▸ Dataset records:
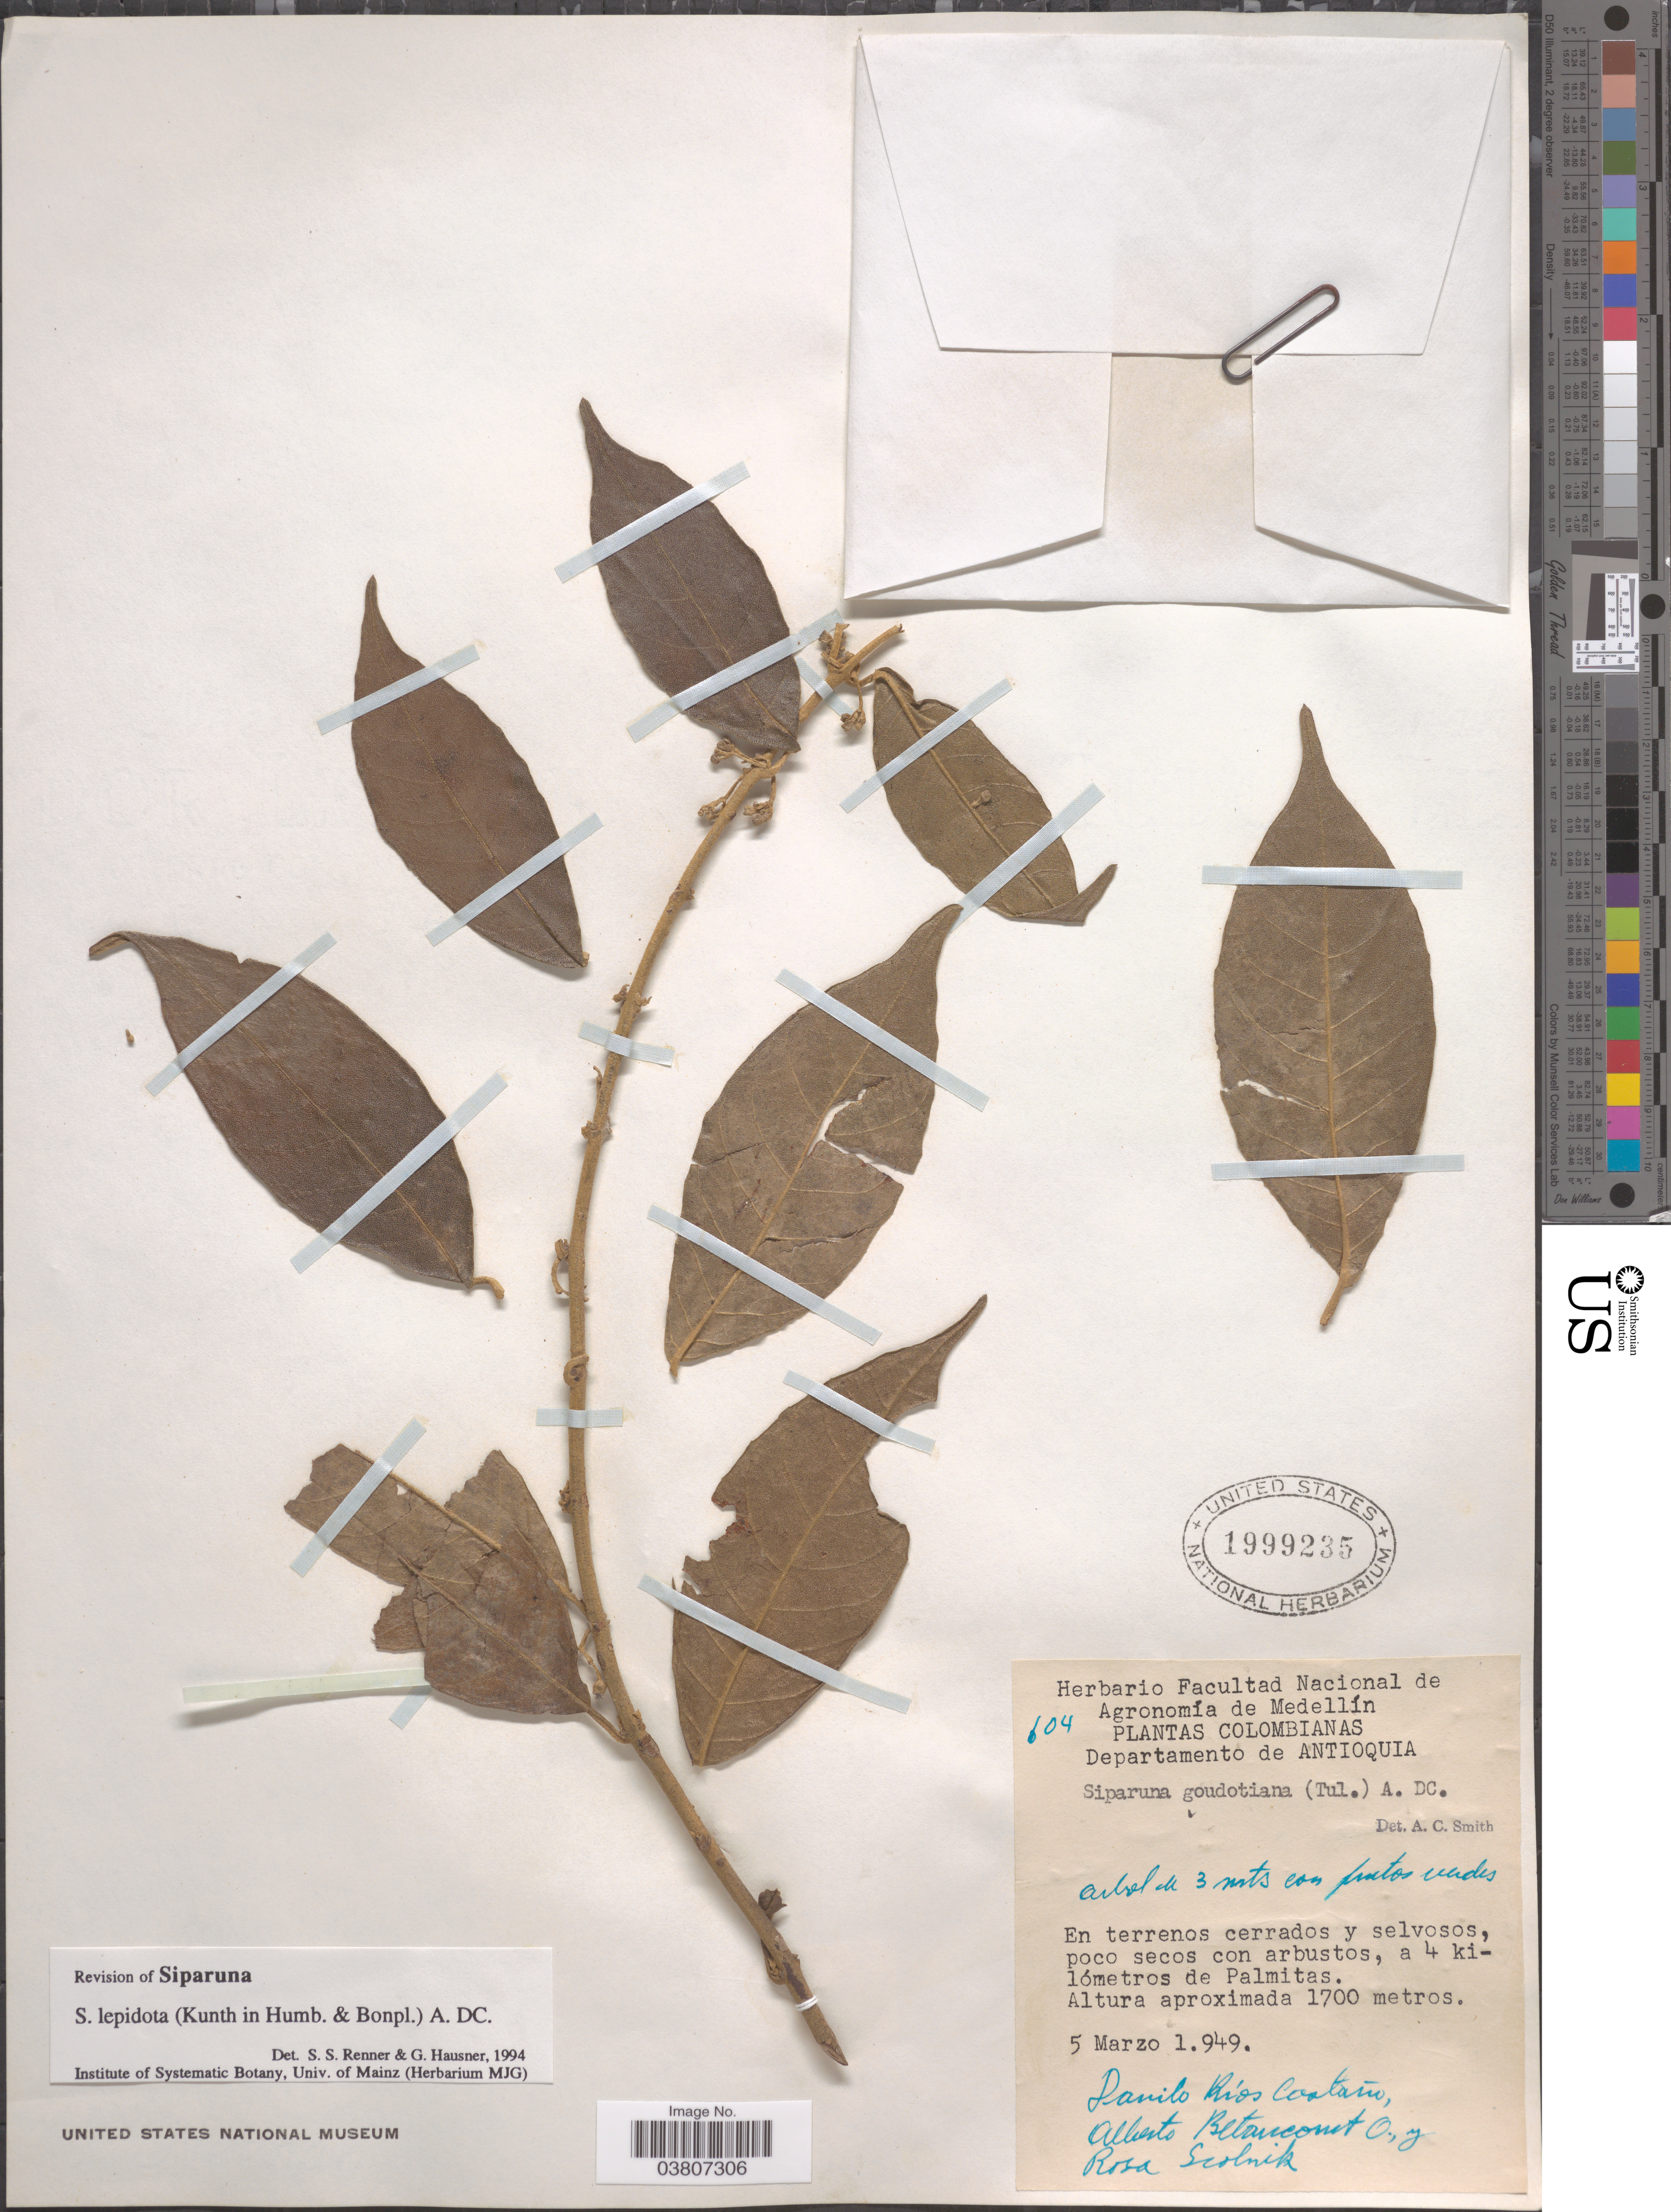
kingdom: Plantae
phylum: Tracheophyta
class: Magnoliopsida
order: Laurales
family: Siparunaceae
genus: Siparuna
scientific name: Siparuna lepidota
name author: (Kunth) A. DC.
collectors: D. Rios C., A. Betancourt O. & R. Scolnik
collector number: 604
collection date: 1949-03-05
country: Colombia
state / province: Antioquia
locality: Departamento de Antioquia. A 4 kilómetros de Palmitas.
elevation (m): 1700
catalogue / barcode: US 1999235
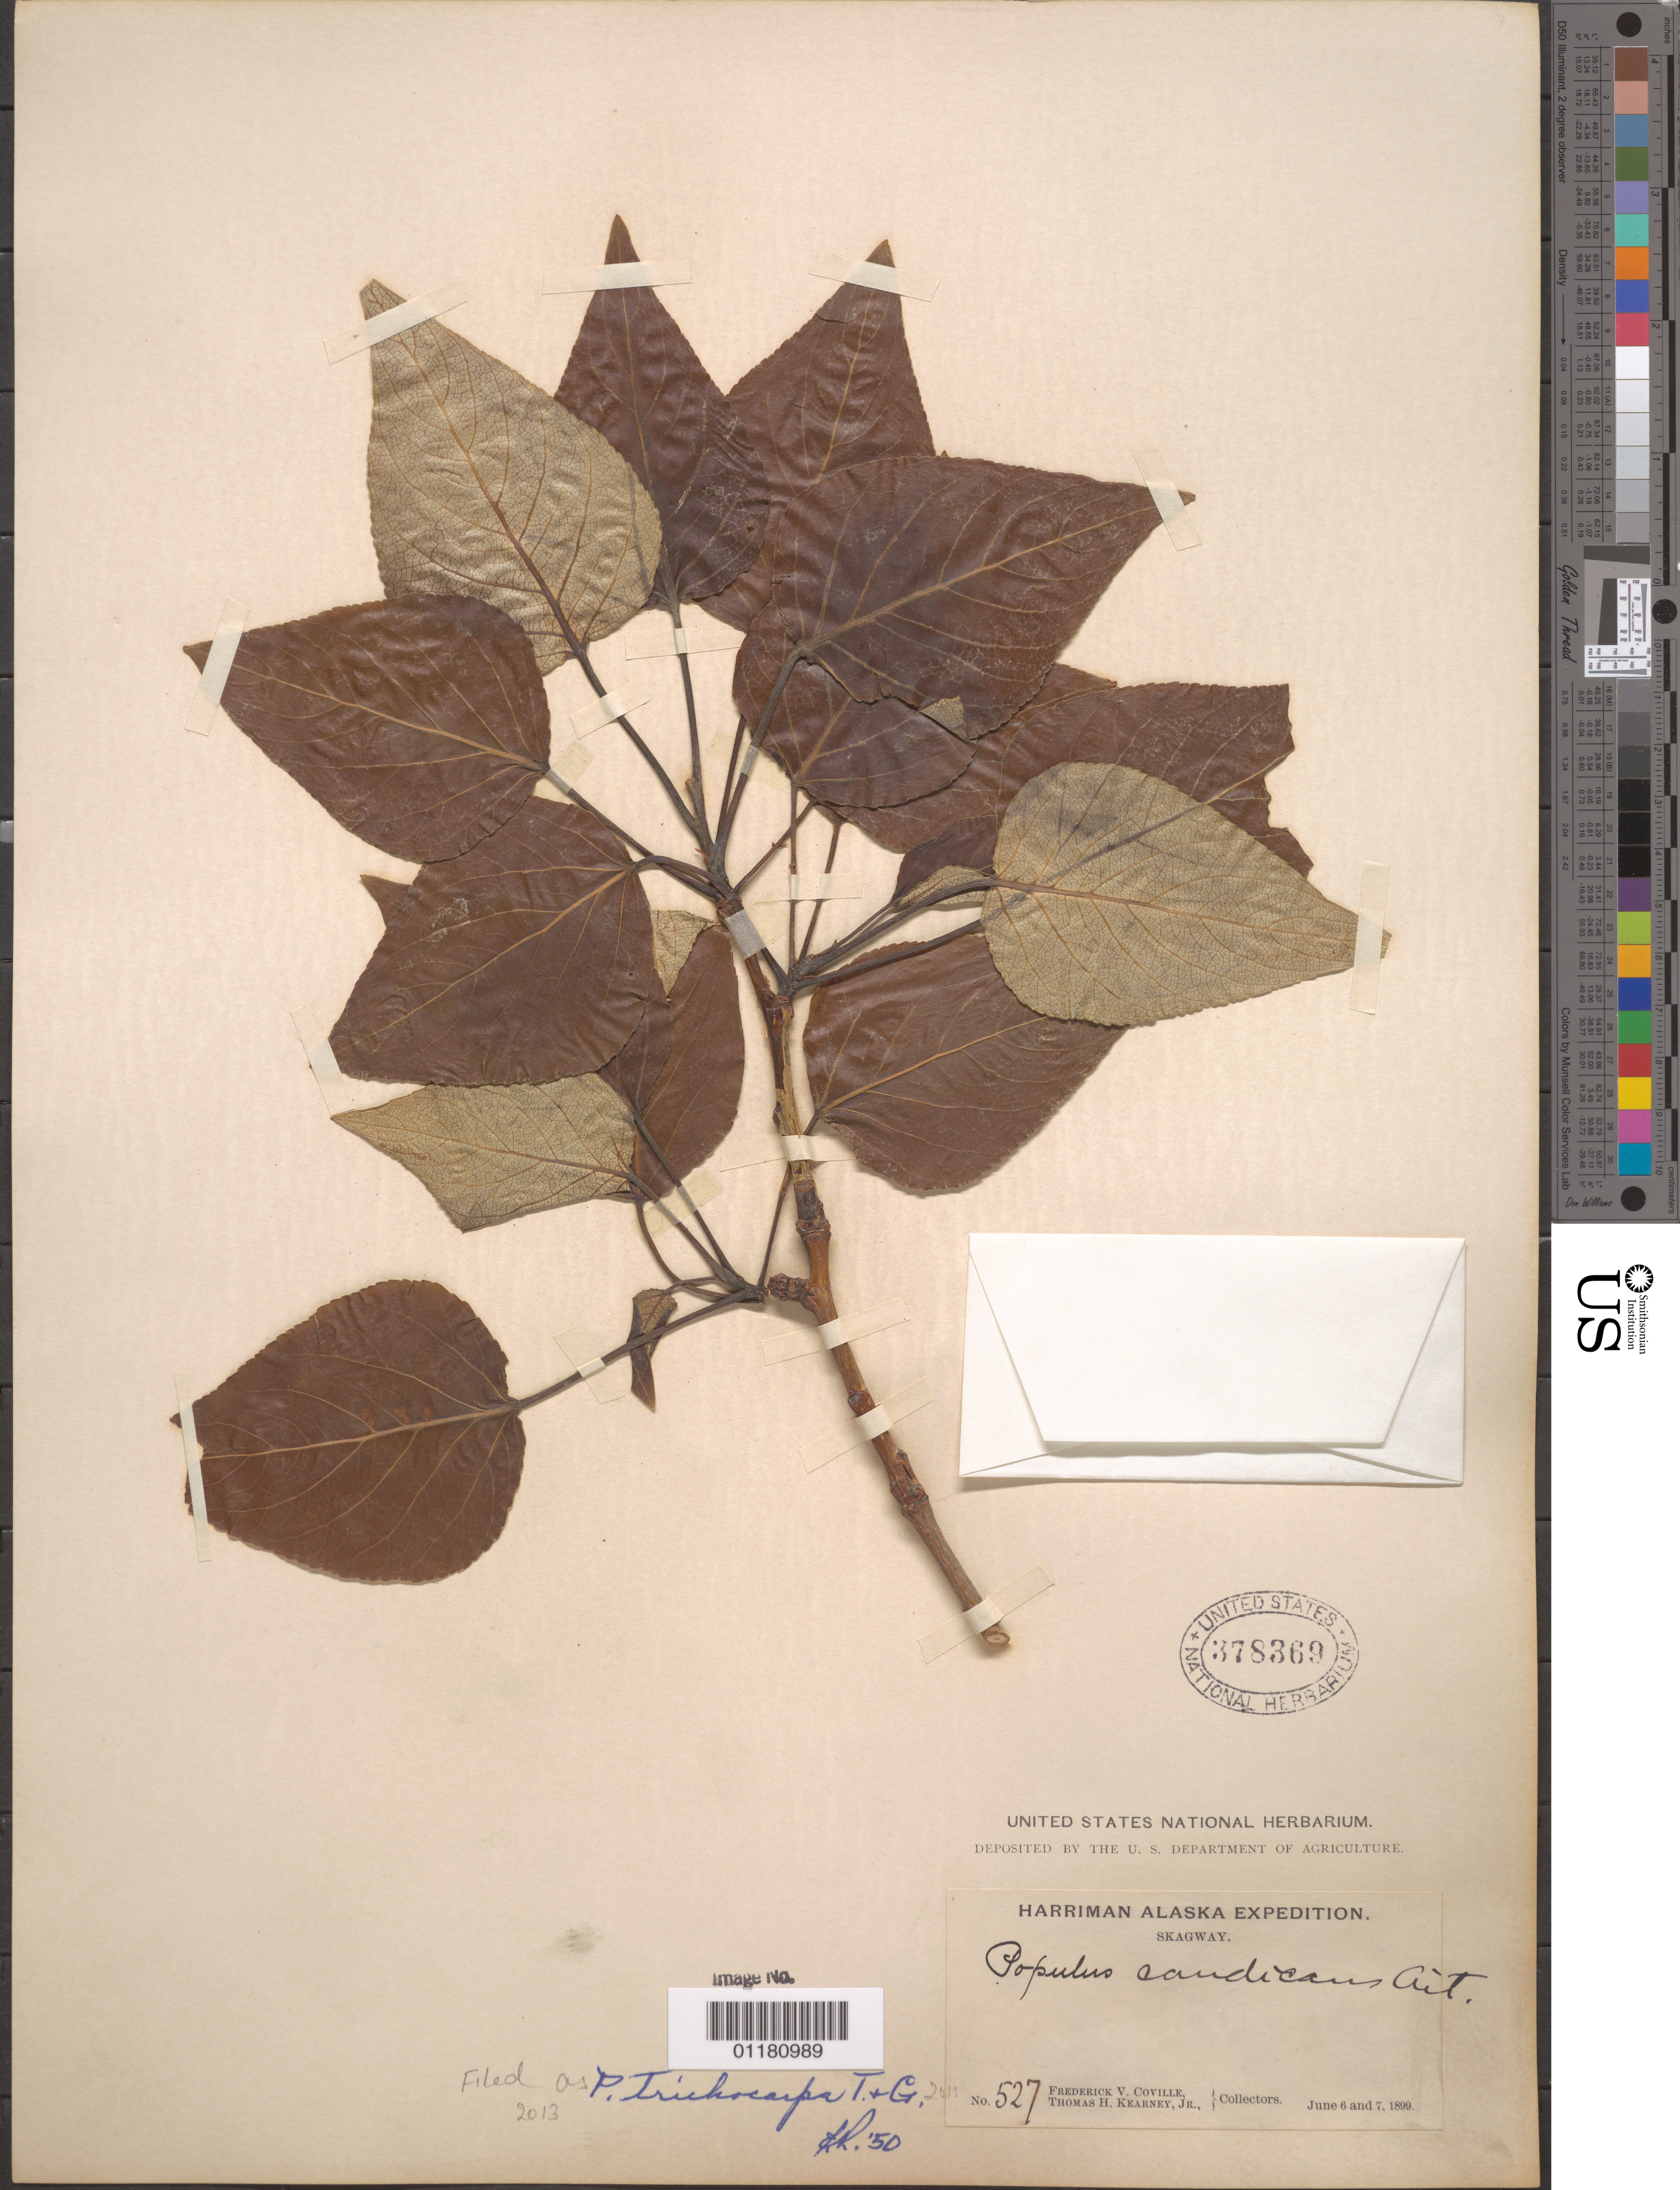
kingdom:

▸ What is being asked:
Please quote all of the data above word for word, leaving out the pictures.

▸ Exercise answer:
kingdom: Plantae
phylum: Tracheophyta
class: Magnoliopsida
order: Laurales
family: Siparunaceae
genus: Siparuna
scientific name: Siparuna lepidota
name author: (Kunth) A. DC.
collectors: D. Rios C., A. Betancourt O. & R. Scolnik
collector number: 604
collection date: 1949-03-05
country: Colombia
state / province: Antioquia
locality: Departamento de Antioquia. A 4 kilómetros de Palmitas.
elevation (m): 1700
catalogue / barcode: US 1999235
kingdom:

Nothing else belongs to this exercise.